Page-level text extractions
▬▬▬▬▬▬▬▬▬▬

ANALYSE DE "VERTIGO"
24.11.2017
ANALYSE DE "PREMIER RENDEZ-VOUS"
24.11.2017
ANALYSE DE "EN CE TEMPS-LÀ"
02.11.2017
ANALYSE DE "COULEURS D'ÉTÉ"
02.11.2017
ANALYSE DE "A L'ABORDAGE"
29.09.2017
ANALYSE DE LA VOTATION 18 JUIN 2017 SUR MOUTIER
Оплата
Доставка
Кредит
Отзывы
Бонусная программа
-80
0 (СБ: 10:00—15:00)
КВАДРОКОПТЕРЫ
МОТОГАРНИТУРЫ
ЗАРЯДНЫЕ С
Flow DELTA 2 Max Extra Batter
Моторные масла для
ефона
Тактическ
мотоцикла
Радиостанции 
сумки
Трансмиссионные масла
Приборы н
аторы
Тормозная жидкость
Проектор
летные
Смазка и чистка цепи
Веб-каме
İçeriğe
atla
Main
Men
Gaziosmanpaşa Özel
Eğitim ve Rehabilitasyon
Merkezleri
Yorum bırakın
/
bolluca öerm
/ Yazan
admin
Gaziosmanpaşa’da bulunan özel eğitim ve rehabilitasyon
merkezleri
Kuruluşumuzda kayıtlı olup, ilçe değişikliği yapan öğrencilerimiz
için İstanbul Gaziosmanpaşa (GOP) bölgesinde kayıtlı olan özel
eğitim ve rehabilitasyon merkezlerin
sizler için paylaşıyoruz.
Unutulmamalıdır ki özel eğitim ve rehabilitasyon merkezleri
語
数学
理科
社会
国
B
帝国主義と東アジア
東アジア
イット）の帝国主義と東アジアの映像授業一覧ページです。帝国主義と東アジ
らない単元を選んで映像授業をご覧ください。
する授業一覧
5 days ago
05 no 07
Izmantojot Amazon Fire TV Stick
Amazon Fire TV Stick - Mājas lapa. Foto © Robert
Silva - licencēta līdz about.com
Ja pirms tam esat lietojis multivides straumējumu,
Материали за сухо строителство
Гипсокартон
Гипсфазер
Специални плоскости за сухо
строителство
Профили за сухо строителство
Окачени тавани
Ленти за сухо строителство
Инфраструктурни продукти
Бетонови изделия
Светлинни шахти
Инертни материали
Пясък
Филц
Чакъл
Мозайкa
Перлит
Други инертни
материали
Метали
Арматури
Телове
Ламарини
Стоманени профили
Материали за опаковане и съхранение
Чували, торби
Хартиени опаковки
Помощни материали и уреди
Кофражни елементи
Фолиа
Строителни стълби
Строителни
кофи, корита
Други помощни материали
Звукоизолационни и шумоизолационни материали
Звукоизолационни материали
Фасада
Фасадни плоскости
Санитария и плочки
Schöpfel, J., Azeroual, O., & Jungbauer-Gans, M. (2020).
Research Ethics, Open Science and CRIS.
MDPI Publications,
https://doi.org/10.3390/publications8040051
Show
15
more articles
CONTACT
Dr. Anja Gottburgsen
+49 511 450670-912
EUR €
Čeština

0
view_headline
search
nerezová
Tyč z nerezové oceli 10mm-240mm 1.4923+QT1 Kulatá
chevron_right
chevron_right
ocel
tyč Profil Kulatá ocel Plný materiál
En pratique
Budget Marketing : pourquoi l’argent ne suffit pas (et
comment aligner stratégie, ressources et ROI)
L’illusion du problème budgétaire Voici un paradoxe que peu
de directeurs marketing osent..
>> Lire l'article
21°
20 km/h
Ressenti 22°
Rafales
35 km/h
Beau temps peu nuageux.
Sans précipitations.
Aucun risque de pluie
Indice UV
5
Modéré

▬▬▬▬▬▬▬▬▬▬

> **Instructions to follow**:
Reproduce every line of the entries above verbatim, in the same order, with no changes.

> **Answer area**:
ANALYSE DE "VERTIGO"
24.11.2017
ANALYSE DE "PREMIER RENDEZ-VOUS"
24.11.2017
ANALYSE DE "EN CE TEMPS-LÀ"
02.11.2017
ANALYSE DE "COULEURS D'ÉTÉ"
02.11.2017
ANALYSE DE "A L'ABORDAGE"
29.09.2017
ANALYSE DE LA VOTATION 18 JUIN 2017 SUR MOUTIER
Оплата
Доставка
Кредит
Отзывы
Бонусная программа
-80
0 (СБ: 10:00—15:00)
КВАДРОКОПТЕРЫ
МОТОГАРНИТУРЫ
ЗАРЯДНЫЕ С
Flow DELTA 2 Max Extra Batter
Моторные масла для
ефона
Тактическ
мотоцикла
Радиостанции 
сумки
Трансмиссионные масла
Приборы н
аторы
Тормозная жидкость
Проектор
летные
Смазка и чистка цепи
Веб-каме
İçeriğe
atla
Main
Men
Gaziosmanpaşa Özel
Eğitim ve Rehabilitasyon
Merkezleri
Yorum bırakın
/
bolluca öerm
/ Yazan
admin
Gaziosmanpaşa’da bulunan özel eğitim ve rehabilitasyon
merkezleri
Kuruluşumuzda kayıtlı olup, ilçe değişikliği yapan öğrencilerimiz
için İstanbul Gaziosmanpaşa (GOP) bölgesinde kayıtlı olan özel
eğitim ve rehabilitasyon merkezlerin
sizler için paylaşıyoruz.
Unutulmamalıdır ki özel eğitim ve rehabilitasyon merkezleri
語
数学
理科
社会
国
B
帝国主義と東アジア
東アジア
イット）の帝国主義と東アジアの映像授業一覧ページです。帝国主義と東アジ
らない単元を選んで映像授業をご覧ください。
する授業一覧
5 days ago
05 no 07
Izmantojot Amazon Fire TV Stick
Amazon Fire TV Stick - Mājas lapa. Foto © Robert
Silva - licencēta līdz about.com
Ja pirms tam esat lietojis multivides straumējumu,
Материали за сухо строителство
Гипсокартон
Гипсфазер
Специални плоскости за сухо
строителство
Профили за сухо строителство
Окачени тавани
Ленти за сухо строителство
Инфраструктурни продукти
Бетонови изделия
Светлинни шахти
Инертни материали
Пясък
Филц
Чакъл
Мозайкa
Перлит
Други инертни
материали
Метали
Арматури
Телове
Ламарини
Стоманени профили
Материали за опаковане и съхранение
Чували, торби
Хартиени опаковки
Помощни материали и уреди
Кофражни елементи
Фолиа
Строителни стълби
Строителни
кофи, корита
Други помощни материали
Звукоизолационни и шумоизолационни материали
Звукоизолационни материали
Фасада
Фасадни плоскости
Санитария и плочки
Schöpfel, J., Azeroual, O., & Jungbauer-Gans, M. (2020).
Research Ethics, Open Science and CRIS.
MDPI Publications,
https://doi.org/10.3390/publications8040051
Show
15
more articles
CONTACT
Dr. Anja Gottburgsen
+49 511 450670-912
EUR €
Čeština

0
view_headline
search
nerezová
Tyč z nerezové oceli 10mm-240mm 1.4923+QT1 Kulatá
chevron_right
chevron_right
ocel
tyč Profil Kulatá ocel Plný materiál
En pratique
Budget Marketing : pourquoi l’argent ne suffit pas (et
comment aligner stratégie, ressources et ROI)
L’illusion du problème budgétaire Voici un paradoxe que peu
de directeurs marketing osent..
>> Lire l'article
21°
20 km/h
Ressenti 22°
Rafales
35 km/h
Beau temps peu nuageux.
Sans précipitations.
Aucun risque de pluie
Indice UV
5
Modéré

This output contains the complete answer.